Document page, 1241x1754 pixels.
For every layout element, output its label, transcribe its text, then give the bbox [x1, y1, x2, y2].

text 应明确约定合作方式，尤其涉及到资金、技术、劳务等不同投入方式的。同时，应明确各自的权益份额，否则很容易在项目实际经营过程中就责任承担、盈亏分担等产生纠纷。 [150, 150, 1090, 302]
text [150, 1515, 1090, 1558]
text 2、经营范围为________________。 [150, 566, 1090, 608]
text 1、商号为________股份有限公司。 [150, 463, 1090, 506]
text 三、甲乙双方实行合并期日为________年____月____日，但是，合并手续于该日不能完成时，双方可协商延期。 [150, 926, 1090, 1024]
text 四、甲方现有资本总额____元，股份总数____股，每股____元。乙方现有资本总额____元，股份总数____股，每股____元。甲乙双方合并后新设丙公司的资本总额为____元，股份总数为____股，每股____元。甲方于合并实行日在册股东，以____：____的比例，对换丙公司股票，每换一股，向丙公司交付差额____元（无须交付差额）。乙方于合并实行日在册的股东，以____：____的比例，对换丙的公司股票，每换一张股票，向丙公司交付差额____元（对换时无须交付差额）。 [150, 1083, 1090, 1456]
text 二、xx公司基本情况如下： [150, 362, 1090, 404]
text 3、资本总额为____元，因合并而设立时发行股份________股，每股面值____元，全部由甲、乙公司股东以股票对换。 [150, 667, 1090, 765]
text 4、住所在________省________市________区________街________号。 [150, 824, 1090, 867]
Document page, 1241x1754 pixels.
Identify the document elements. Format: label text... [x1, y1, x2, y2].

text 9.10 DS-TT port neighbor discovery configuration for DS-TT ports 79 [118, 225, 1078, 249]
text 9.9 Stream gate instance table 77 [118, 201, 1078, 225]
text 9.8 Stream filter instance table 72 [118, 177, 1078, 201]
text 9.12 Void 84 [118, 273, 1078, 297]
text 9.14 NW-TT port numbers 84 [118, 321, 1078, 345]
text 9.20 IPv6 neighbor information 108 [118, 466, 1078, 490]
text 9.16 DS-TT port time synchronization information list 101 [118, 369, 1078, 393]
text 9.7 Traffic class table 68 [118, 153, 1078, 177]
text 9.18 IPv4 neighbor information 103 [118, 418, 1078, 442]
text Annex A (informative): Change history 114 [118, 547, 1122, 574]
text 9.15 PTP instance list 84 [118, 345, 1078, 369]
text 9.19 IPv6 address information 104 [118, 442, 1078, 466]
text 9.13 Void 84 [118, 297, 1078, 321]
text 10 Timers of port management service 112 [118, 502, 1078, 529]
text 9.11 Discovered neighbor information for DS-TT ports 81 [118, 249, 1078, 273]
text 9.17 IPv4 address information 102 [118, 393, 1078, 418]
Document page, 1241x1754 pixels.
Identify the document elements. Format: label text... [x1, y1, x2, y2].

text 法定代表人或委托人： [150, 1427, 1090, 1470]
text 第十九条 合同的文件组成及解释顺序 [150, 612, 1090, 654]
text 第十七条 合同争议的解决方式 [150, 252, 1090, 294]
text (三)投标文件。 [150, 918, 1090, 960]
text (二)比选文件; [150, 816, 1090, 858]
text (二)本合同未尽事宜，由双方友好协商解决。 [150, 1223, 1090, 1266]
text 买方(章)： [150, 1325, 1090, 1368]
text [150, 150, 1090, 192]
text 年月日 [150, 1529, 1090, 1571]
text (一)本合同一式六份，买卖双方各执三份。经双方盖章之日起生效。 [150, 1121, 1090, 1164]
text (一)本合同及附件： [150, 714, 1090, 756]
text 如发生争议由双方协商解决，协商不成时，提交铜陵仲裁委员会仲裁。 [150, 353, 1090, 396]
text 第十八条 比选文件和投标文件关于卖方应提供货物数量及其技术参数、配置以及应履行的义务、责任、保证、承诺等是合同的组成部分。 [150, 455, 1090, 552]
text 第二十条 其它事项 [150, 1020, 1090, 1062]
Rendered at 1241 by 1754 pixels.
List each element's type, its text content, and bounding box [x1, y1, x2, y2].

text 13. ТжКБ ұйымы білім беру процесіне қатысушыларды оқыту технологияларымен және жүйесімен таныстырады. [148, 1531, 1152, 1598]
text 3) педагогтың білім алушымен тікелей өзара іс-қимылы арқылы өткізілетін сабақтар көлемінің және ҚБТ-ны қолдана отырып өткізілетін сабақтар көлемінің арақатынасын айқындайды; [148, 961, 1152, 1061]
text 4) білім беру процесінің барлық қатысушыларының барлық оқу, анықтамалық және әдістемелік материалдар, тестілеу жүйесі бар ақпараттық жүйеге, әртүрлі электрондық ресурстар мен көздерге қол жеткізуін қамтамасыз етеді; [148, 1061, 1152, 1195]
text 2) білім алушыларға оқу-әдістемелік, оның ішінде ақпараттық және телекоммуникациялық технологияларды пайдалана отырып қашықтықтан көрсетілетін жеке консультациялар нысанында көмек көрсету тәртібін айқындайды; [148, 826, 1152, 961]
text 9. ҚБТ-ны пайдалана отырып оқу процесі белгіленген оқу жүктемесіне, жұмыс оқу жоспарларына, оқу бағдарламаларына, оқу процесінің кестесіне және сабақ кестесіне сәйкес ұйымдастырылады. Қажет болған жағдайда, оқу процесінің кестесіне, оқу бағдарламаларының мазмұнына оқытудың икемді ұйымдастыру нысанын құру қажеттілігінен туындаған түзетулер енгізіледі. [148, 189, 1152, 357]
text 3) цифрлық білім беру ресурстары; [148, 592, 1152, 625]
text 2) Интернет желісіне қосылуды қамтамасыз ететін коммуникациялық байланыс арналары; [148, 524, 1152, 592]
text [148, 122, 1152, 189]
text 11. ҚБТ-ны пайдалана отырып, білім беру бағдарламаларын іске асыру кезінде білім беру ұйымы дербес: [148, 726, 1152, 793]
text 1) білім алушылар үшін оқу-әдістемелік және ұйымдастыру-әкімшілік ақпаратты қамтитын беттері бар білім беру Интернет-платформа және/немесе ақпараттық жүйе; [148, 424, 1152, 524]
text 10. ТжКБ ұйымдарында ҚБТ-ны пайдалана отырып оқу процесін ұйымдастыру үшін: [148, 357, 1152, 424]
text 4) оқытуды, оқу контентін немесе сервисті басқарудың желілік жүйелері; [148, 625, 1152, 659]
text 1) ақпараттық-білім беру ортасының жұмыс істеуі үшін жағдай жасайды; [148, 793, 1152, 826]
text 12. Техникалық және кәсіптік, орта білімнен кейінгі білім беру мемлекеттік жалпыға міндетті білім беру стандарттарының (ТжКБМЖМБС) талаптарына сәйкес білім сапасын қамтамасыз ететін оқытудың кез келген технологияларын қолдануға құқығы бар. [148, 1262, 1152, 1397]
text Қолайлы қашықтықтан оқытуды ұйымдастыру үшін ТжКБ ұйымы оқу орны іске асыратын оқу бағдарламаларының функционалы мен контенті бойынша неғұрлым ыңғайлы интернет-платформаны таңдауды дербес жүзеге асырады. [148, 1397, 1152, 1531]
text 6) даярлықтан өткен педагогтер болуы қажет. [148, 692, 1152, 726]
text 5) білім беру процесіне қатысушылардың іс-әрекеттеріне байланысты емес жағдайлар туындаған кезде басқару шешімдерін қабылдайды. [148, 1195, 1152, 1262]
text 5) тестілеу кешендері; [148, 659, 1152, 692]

§ **What to work on**
State how many lines in the listing above contain "instance". Offer nothing besides that number.

§ **Result of the task**
3